TEXT UNDER STUDY:
/---
Just to clarify: Whilst I myself wouldn't wear a yellow, pink, polka dot or rainbow jersey for the reasons given above, it's of my business what anyone else wears. I certainly wouldn't approach someone in Tesco and raise an issue with their jersey.


----------



## PeteT (5 Nov 2011)

I wear a bright yellow jersey in the summer - no logos or anything, just a plain Polaris short-sleeved jobbie. Why? a) 'Cos it's highly visible and b) more importantly, I got it for a song from the bargain bin at a LBS.

So - does this mean I contravene the "code" - or am I in the clear because it has no logos etc?

My theory is that it marks me out as a cheapskate, because local riders will know where I got it from...


----------



## addictfreak (5 Nov 2011)

Noodley said:


> Absolute codswollop, wear what you want.
> 
> Ignore anyone who tries to tell you what to do or wear without being invited to comment.




Spot on, too many cycling snobs around. If you like it, wear it.


----------



## Dayvo (5 Nov 2011)

addictfreak said:


> Spot on, too many cycling snobs around. If you like it, wear it.




Too bloody right. Who cares what other people think! But c'mon - white socks with sandals!!!


----------



## PeteT (5 Nov 2011)

Dayvo said:


> Too bloody right. Who cares what other people think! But c'mon - white socks with sandals!!!



Oh dear.


Bet he can still climb better than I can.


----------



## lukesdad (6 Nov 2011)

I bought a job lot of CSC stuff a few years ago good quality gear. The shirts worked out about £25 each and the bibs £30 tights rain jacket and gilet similar. Club stuff cost me shirts £60 bibs over £80.


Im the only prat round here that wears the CSC My mates can spot me a mile off . I used it a couple of times on XC races got some funny looks but do you think I give a Gypsies ? Missus loved it she could spot me a mile off comming round each lap.


----------



## johnny mcgurk (6 Nov 2011)

I wear Katusha kit, not for any reasons of allegiance, but to show my willingness to take money from the Russian mafia. Ooh did I say that out loud??


----------



## yello (6 Nov 2011)

I do wear a _Brioches La Boulangère _shirt from time to time. Not because I was a fan of the 'Baker Boys' (as they were known) but because I liked the shirt and (I unashamedly admit) it amused me!


----------



## Flying_Monkey (6 Nov 2011)

lukesdad said:


> I used it a couple of times on XC races got some funny looks



In that case, it's probably more to do with the fact that it's road kit - while wearing my own club kit at Mountain Mayhem one year, I got shouts of 'gay roadie' and so on (as I was passing 'real' MTBers...)! Seemed to be a pretty common insult for anyone not in baggies...
\---
Extend the forum thread about cycling jerseys with further posts that follow on from its last one.

[Dataset records]
/---
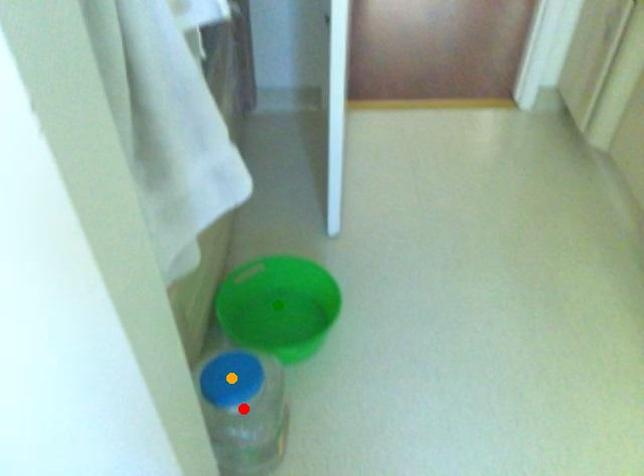
Looking at this image, order these from nearest to farthest:
A) green point
B) orange point
C) red point

red point, orange point, green point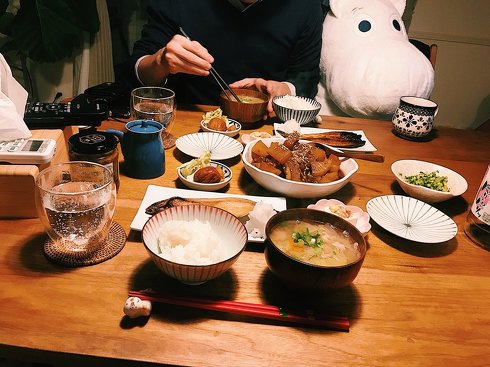
This screenshot has width=490, height=367. In order to click on wood tabletop in this screenshot , I will do `click(398, 316)`.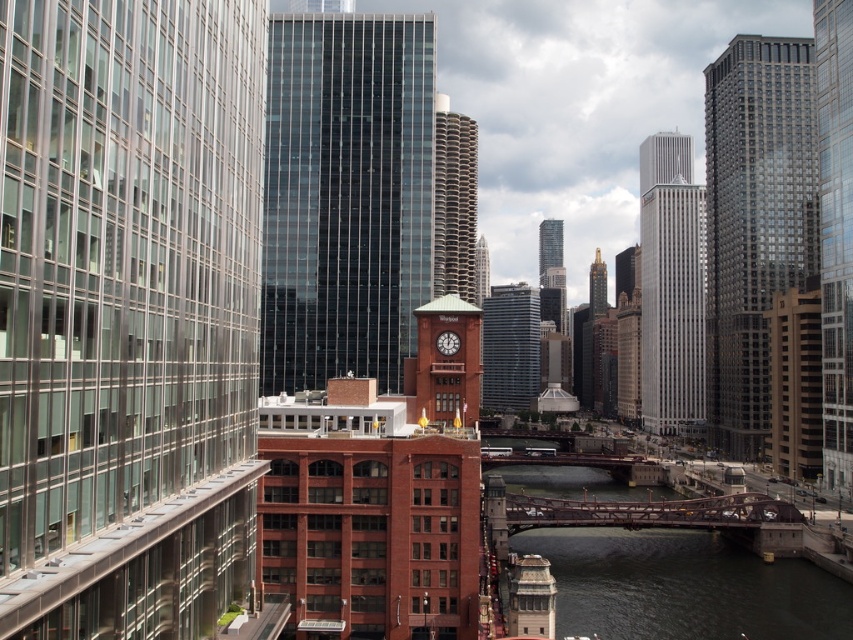
Question: Can you confirm if glassy steel skyscraper at center is smaller than glassy reflective skyscraper at right?

Choices:
 (A) yes
 (B) no

Answer: (A)

Question: Is the position of glassy steel skyscraper at left more distant than that of silver glass skyscraper at center?

Choices:
 (A) yes
 (B) no

Answer: (B)

Question: Is glassy steel skyscraper at center above glassy reflective skyscraper at right?

Choices:
 (A) yes
 (B) no

Answer: (A)

Question: Estimate the real-world distances between objects in this image. Which object is farther from the glassy reflective skyscraper at center?

Choices:
 (A) brown textured building at center
 (B) brick clock tower at center
 (C) glassy steel skyscraper at center
 (D) glassy steel skyscraper at left

Answer: (D)

Question: Which object is the farthest from the silver glass skyscraper at center?

Choices:
 (A) brick clock tower at center
 (B) dark gray concrete waterway at center
 (C) glassy reflective skyscraper at center

Answer: (A)

Question: Which point is closer to the camera?

Choices:
 (A) brick clock tower at center
 (B) brown textured building at center
 (C) glassy reflective skyscraper at center

Answer: (A)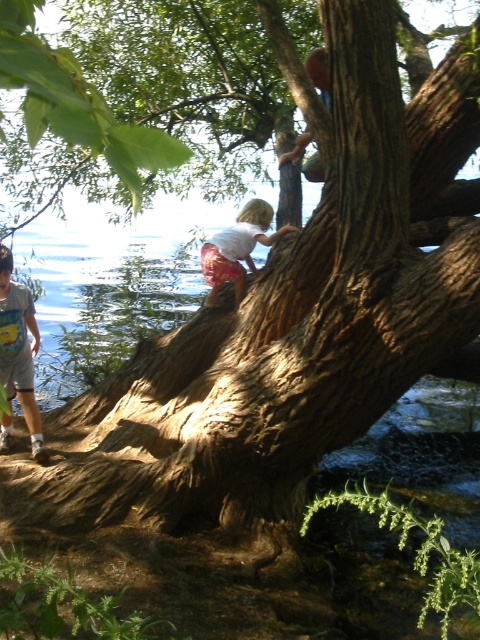
Question: Among these points, which one is nearest to the camera?

Choices:
 (A) (10, 324)
 (B) (229, 248)

Answer: (A)

Question: Which of the following is the closest to the observer?

Choices:
 (A) (226, 228)
 (B) (2, 262)

Answer: (B)

Question: Does light blue t-shirt at lower left have a greater width compared to white cotton shirt at upper center?

Choices:
 (A) no
 (B) yes

Answer: (A)

Question: In this image, where is light blue t-shirt at lower left located relative to white cotton shirt at upper center?

Choices:
 (A) right
 (B) left

Answer: (B)

Question: Can you confirm if light blue t-shirt at lower left is bigger than white cotton shirt at upper center?

Choices:
 (A) yes
 (B) no

Answer: (A)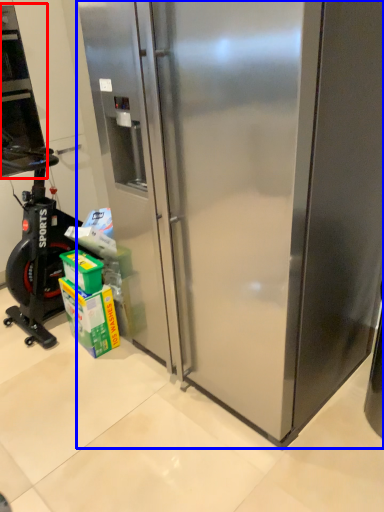
Question: Which object is closer to the camera taking this photo, home appliance (highlighted by a red box) or refrigerator (highlighted by a blue box)?

Choices:
 (A) home appliance
 (B) refrigerator

Answer: (B)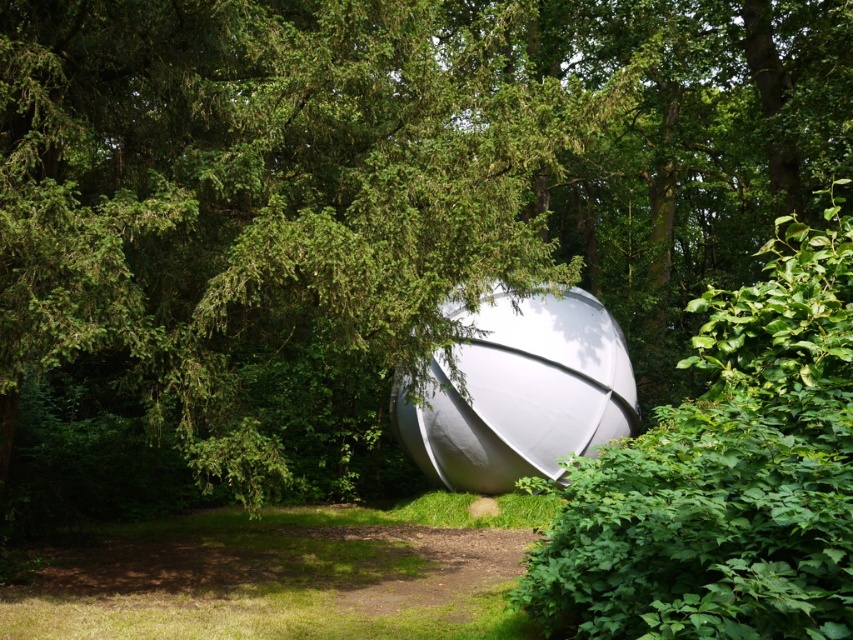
\---
WRITTEN ANSWER:
----------



## ManiaMuse (6 Nov 2011)

I don't get all the elitism here.

Wearing a Manchester United shirt with number 10 and Rooney on the back doesn't make you Rooney, nor is it a sign of disrespect towards Rooney.


----------



## subaqua (7 Nov 2011)

Dayvo said:


> Too bloody right. Who cares what other people think! But c'mon - white socks with sandals!!!




FTFY


----------



## lukesdad (7 Nov 2011)

Flying_Monkey said:


> In that case, it's probably more to do with the fact that it's road kit - while wearing my own club kit at Mountain Mayhem one year, I got shouts of 'gay roadie' and so on (as I was passing 'real' MTBers...)! Seemed to be a pretty common insult for anyone not in baggies...




Aye it was the fact it was road kit. Gay Roadie !  sorry but that is funny.


----------



## Jezston (7 Nov 2011)

I don't get it.

Why the criticism of people wearing replica WC kit or whatever, saying it disrespects the sport and the achievement or whatever.

Why no criticism of the UCI and whoever for PERMITTING and profiting from the sale of such replica kit?

If you think replica world champion kit disrespects the sport, direct your complaints to the UCI for devaluing the achievement so much by licensing the gear and allowing the manufacturers to sell them in shops, not the people wearing them.

I bought a WC jersey back in the summer because it looked nice (plain white with rainbow stripes around the middle) and it was on special offer, and it fitted me well. I don't really follow the sport and aren't a member of any clubs so didn't know anything about it being 'disrespectful' or whatever.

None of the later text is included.